▸ What the task asks:
Leaving out the pictures, copy each record below exactly.

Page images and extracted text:
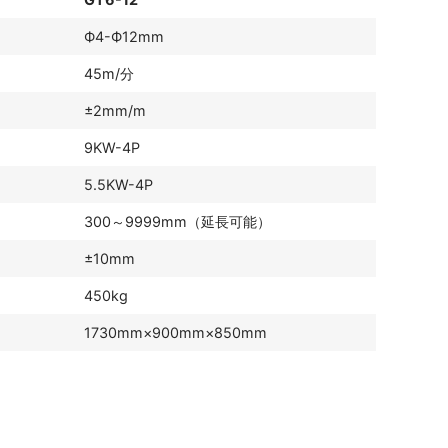
Ф4-Ф12mm
45m/分
±2mm/m
9KW-4P
5.5KW-4P
300～9999mm（延長可能）
±10mm
450kg
1730mm×900mm×850mm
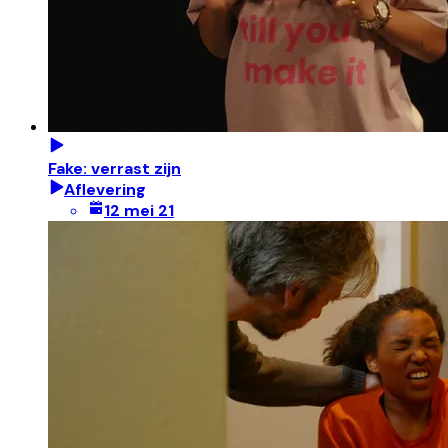
Fake: verrast zijn
Aflevering
12 mei 21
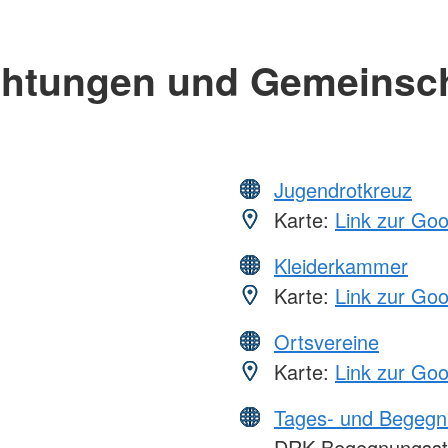
chtungen und Gemeinsc
Jugendrotkreuz
Karte:
Link zur Go
Kleiderkammer
Karte:
Link zur Go
Ortsvereine
Karte:
Link zur Go
Tages- und Begegn
DRK-Begegnungsst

▸ Written answer:
Ф4-Ф12mm
45m/分
±2mm/m
9KW-4P
5.5KW-4P
300～9999mm（延長可能）
±10mm
450kg
1730mm×900mm×850mm
Fake: verrast zijn
Aflevering
12 mei 21
chtungen und Gemeinsc
Jugendrotkreuz
Karte:
Link zur Go
Kleiderkammer
Karte:
Link zur Go
Ortsvereine
Karte:
Link zur Go
Tages- und Begegn
DRK-Begegnungsst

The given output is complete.